Elbette ortaya çıkan legal olanaklar devrimin menfaatleri için kullanılmalıdır. Bunlar işin abecesidir. Ancak yukarıda saydığımız nedenlerden kaynaklı legal çalışmanın açık bir mücadele biçimi olması düşmanın saldırılarına açık hale gelmesini ve egemenlerin yasalarını kendi çıkarlarına göre sürekli yenilemelerinden kaynaklı kalıcı örgütlenmeler olmadıklarını tarih defalarca ispatlamıştır. Bu gerçeklik aynı zamanda ülkemizde demokrasi mücadelesinin dahi bir devrim sorunu olduğunu gözler önüne sermekte ve devrimi örgütlemek için esas olarak sistemi temellerinden yıkmayı hedefleyen örgütlenmelerle sürecin örülmesi zorunludur.

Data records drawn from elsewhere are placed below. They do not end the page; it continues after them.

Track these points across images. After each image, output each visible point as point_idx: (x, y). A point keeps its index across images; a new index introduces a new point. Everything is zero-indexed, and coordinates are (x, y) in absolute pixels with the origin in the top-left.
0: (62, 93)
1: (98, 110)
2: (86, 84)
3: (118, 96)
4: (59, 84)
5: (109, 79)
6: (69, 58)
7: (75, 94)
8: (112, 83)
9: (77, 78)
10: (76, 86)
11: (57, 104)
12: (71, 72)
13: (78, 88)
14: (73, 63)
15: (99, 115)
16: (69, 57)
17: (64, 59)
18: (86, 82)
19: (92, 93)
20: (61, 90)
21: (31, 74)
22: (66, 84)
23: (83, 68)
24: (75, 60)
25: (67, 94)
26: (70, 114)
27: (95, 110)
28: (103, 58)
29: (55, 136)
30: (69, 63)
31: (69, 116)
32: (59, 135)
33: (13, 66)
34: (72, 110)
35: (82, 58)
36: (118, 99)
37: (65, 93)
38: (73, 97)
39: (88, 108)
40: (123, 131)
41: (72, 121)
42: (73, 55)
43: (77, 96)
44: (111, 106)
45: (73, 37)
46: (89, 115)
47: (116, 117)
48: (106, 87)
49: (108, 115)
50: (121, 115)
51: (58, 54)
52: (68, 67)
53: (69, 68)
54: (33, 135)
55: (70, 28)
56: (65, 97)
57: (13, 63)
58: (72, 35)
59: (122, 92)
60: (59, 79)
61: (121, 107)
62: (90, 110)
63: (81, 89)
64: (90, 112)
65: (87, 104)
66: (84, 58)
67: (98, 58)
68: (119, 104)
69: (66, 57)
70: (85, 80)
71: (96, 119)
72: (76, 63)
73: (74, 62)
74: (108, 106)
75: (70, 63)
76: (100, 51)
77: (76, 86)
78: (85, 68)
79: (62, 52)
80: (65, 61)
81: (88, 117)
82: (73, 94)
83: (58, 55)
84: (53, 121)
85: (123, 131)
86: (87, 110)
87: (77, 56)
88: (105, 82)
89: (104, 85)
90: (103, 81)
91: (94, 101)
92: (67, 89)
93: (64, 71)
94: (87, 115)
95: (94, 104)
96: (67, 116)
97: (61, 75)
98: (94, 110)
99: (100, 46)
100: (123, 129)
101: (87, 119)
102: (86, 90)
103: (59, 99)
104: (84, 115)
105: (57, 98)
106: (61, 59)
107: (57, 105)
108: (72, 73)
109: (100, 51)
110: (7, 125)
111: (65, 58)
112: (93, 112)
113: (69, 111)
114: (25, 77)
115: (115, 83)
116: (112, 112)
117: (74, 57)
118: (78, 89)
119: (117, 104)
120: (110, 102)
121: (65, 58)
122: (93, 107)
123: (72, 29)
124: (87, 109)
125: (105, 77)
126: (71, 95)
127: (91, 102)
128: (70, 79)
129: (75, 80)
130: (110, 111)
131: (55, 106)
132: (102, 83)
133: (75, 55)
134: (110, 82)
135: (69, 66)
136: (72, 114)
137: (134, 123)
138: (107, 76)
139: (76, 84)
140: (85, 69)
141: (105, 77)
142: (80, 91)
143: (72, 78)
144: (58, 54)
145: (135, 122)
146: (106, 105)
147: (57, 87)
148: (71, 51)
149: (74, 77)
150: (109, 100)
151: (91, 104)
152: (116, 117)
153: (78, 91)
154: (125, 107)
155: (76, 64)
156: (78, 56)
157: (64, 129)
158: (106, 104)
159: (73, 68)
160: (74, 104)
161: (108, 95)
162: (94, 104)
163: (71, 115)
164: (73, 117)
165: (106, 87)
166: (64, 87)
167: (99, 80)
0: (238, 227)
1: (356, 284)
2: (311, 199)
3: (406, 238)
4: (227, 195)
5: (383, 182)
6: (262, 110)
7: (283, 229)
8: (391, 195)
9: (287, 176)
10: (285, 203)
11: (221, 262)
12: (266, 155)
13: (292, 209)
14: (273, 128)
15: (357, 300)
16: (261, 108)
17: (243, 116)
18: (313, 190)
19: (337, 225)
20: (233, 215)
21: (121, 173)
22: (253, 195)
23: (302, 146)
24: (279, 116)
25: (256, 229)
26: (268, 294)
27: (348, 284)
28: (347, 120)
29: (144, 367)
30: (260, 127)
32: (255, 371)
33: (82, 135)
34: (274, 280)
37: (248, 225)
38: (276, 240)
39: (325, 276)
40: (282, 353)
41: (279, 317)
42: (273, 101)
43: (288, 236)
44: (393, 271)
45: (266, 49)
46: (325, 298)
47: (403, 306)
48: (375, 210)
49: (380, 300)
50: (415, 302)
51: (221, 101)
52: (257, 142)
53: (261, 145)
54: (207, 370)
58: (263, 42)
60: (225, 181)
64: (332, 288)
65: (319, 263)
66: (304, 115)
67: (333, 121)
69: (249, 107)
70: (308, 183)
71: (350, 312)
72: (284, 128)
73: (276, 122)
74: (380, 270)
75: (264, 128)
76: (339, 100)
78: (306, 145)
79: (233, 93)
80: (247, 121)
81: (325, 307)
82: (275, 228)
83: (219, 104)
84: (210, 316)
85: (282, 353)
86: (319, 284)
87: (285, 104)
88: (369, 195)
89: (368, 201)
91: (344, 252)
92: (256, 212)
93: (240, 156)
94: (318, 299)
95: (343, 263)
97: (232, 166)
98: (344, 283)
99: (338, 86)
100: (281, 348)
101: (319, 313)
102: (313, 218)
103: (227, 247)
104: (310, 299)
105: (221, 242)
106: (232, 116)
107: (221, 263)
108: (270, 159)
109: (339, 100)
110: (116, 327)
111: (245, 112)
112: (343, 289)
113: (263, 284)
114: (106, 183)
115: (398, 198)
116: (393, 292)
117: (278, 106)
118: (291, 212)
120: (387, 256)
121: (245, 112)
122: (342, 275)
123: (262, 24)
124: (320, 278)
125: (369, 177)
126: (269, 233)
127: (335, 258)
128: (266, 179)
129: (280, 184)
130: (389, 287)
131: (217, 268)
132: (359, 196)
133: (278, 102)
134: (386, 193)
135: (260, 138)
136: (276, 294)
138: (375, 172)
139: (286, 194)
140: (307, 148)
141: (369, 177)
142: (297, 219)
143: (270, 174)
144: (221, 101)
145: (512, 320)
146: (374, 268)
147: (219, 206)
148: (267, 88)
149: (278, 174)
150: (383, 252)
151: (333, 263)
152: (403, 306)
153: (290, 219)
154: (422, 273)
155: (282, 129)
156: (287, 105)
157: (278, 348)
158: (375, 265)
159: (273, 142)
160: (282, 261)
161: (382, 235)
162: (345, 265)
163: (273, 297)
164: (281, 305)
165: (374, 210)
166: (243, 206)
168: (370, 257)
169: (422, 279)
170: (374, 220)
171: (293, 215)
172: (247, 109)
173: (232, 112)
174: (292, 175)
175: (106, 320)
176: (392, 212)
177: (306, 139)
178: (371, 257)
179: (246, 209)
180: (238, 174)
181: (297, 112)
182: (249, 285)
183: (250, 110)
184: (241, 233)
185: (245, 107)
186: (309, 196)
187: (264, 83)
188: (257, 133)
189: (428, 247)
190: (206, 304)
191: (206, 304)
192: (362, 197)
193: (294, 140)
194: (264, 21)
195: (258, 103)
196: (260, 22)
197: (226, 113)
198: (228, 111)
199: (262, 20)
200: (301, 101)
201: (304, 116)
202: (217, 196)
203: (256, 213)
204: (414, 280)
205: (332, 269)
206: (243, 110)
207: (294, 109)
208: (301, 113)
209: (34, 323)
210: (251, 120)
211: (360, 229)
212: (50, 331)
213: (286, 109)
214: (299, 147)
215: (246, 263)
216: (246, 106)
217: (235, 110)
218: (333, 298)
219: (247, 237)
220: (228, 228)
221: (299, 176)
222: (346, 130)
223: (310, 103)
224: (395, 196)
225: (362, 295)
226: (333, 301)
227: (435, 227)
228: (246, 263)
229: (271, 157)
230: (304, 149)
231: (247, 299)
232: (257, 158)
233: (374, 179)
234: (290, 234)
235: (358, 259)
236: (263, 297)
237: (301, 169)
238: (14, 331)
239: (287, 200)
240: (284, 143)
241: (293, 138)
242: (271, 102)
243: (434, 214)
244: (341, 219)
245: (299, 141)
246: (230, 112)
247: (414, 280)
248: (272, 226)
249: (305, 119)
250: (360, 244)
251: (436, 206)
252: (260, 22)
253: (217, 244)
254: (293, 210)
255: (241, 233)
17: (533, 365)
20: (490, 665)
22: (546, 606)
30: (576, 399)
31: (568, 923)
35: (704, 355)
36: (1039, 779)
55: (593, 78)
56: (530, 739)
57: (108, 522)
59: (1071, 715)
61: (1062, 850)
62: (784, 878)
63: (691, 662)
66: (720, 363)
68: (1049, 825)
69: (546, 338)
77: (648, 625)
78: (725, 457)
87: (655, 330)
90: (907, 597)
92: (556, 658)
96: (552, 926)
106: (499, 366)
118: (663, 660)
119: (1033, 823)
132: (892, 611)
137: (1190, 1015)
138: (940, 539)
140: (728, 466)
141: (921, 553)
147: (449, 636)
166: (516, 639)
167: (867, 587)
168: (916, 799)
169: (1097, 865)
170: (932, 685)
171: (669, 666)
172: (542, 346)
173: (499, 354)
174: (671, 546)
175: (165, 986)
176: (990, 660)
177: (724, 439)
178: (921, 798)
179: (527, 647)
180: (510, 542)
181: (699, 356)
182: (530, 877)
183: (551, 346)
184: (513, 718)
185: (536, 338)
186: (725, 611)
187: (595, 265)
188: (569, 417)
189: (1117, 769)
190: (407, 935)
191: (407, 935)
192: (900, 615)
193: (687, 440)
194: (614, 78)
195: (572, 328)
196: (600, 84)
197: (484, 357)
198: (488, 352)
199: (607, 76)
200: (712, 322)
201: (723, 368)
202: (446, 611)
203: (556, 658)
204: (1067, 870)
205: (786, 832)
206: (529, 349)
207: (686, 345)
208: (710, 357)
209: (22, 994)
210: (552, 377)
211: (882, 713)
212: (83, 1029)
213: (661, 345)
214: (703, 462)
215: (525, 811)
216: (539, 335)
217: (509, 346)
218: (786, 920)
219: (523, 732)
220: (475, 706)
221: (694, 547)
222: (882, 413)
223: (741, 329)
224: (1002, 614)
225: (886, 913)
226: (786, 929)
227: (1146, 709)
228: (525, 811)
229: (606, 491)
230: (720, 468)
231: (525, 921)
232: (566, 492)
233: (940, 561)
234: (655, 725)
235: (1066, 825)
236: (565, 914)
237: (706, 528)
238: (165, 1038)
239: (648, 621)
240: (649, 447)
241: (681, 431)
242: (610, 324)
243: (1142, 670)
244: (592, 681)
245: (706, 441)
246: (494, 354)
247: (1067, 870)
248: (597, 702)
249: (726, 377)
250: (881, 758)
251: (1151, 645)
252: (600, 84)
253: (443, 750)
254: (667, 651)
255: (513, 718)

Yani ülkemizde illegal mücadele bir zorunluluk ama aynı zamanda bilinçli bir tercihtir. Devrim iddiasında olan bir örgüt, ayakta durabilmek, düşman darbelerine maruz kalmamak, kitleleri örgütleyebilmek ve devrimi zafere ulaştırabilmesi için, açık/kapalı tüm çalışmalarını illegalite kurallarına göre yapmak zorundadır.
*Bu yazı Yeni Demokrasi Gazetesi’nin 34. sayısından alınmıştır.